◆ **What the task asks**:
Each line of data below must be printed exactly as written, with any pictures removed.

(Exercise data Opens)

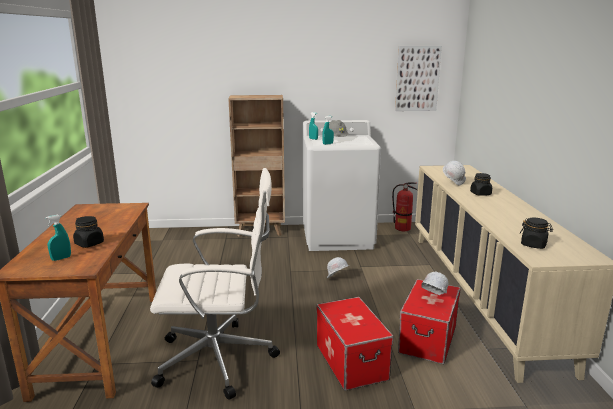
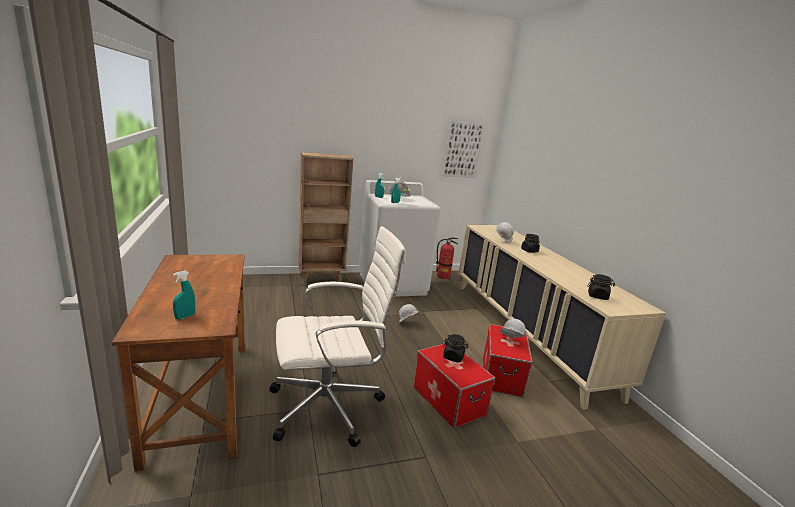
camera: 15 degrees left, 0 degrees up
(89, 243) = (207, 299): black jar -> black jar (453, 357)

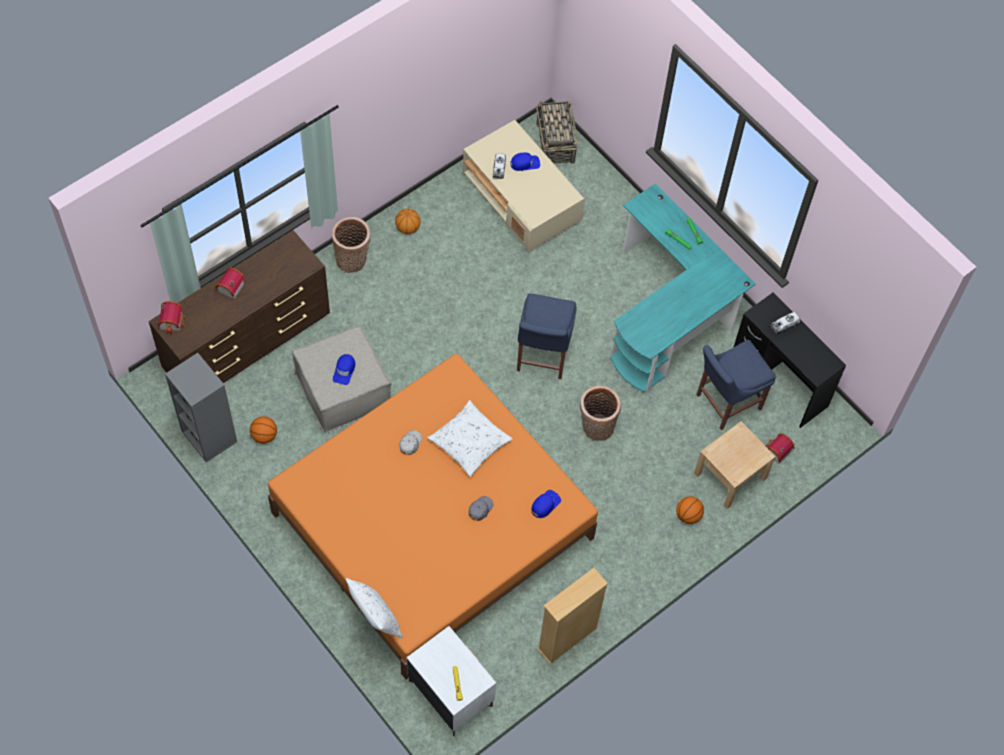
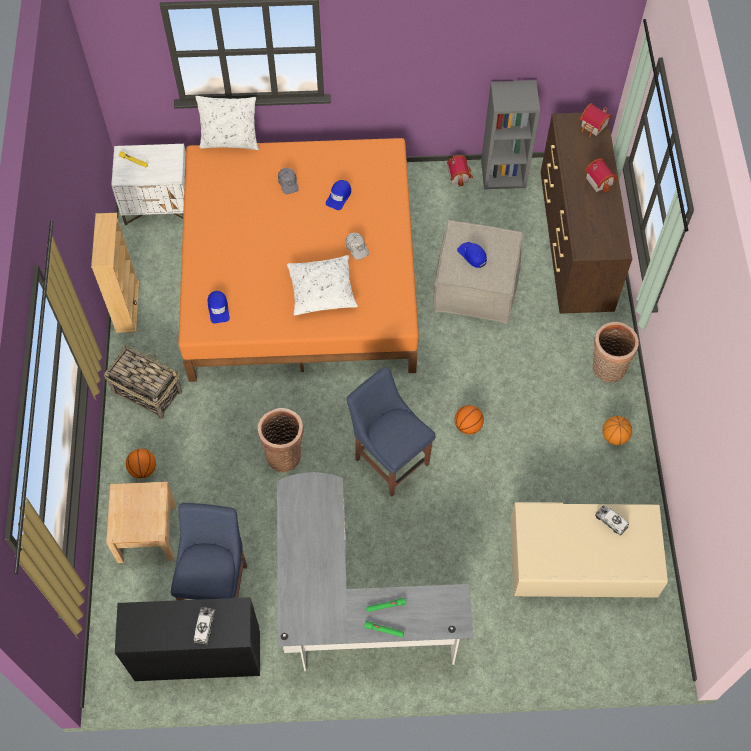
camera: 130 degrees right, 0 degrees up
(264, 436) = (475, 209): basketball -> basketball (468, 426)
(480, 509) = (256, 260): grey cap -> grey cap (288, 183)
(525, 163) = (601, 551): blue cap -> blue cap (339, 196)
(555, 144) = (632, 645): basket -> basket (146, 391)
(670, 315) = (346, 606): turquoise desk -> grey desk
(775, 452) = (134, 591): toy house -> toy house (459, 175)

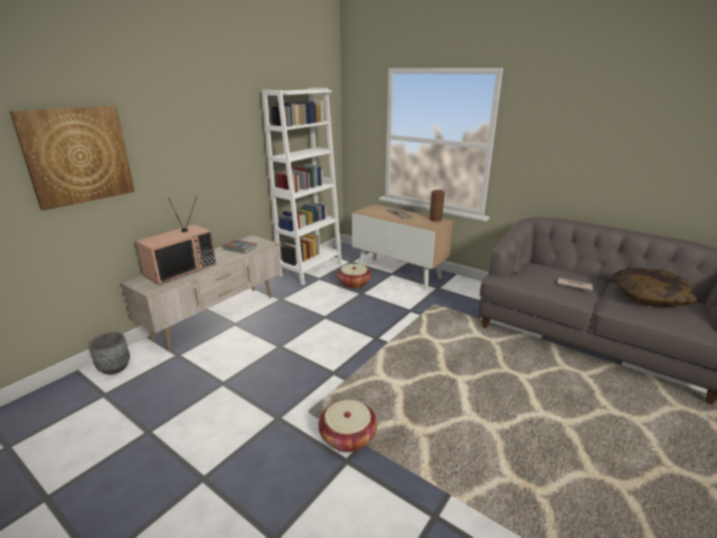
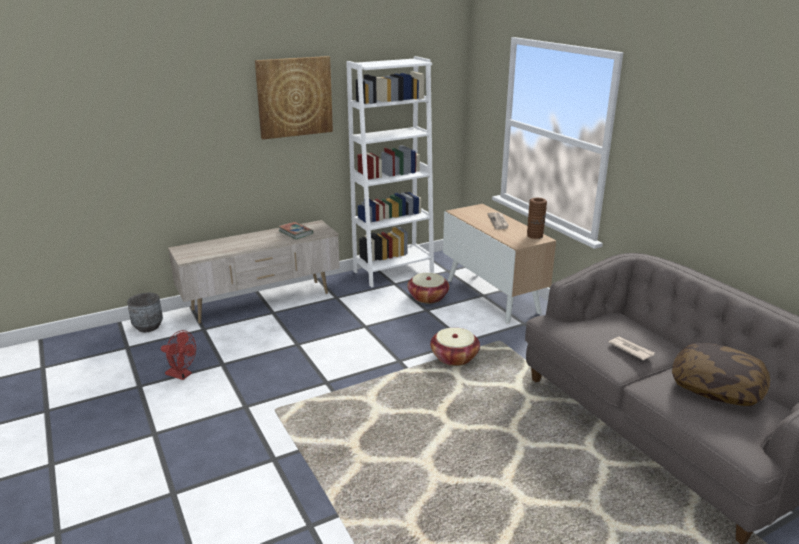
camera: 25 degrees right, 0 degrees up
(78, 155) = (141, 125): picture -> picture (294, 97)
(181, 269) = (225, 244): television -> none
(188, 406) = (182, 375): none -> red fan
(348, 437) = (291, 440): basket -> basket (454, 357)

(Exercise data Closes)

◆ **Response area**:
camera: 15 degrees left, 0 degrees up
(89, 243) = (207, 299): black jar -> black jar (453, 357)

camera: 130 degrees right, 0 degrees up
(264, 436) = (475, 209): basketball -> basketball (468, 426)
(480, 509) = (256, 260): grey cap -> grey cap (288, 183)
(525, 163) = (601, 551): blue cap -> blue cap (339, 196)
(555, 144) = (632, 645): basket -> basket (146, 391)
(670, 315) = (346, 606): turquoise desk -> grey desk
(775, 452) = (134, 591): toy house -> toy house (459, 175)

camera: 25 degrees right, 0 degrees up
(78, 155) = (141, 125): picture -> picture (294, 97)
(181, 269) = (225, 244): television -> none
(188, 406) = (182, 375): none -> red fan
(348, 437) = (291, 440): basket -> basket (454, 357)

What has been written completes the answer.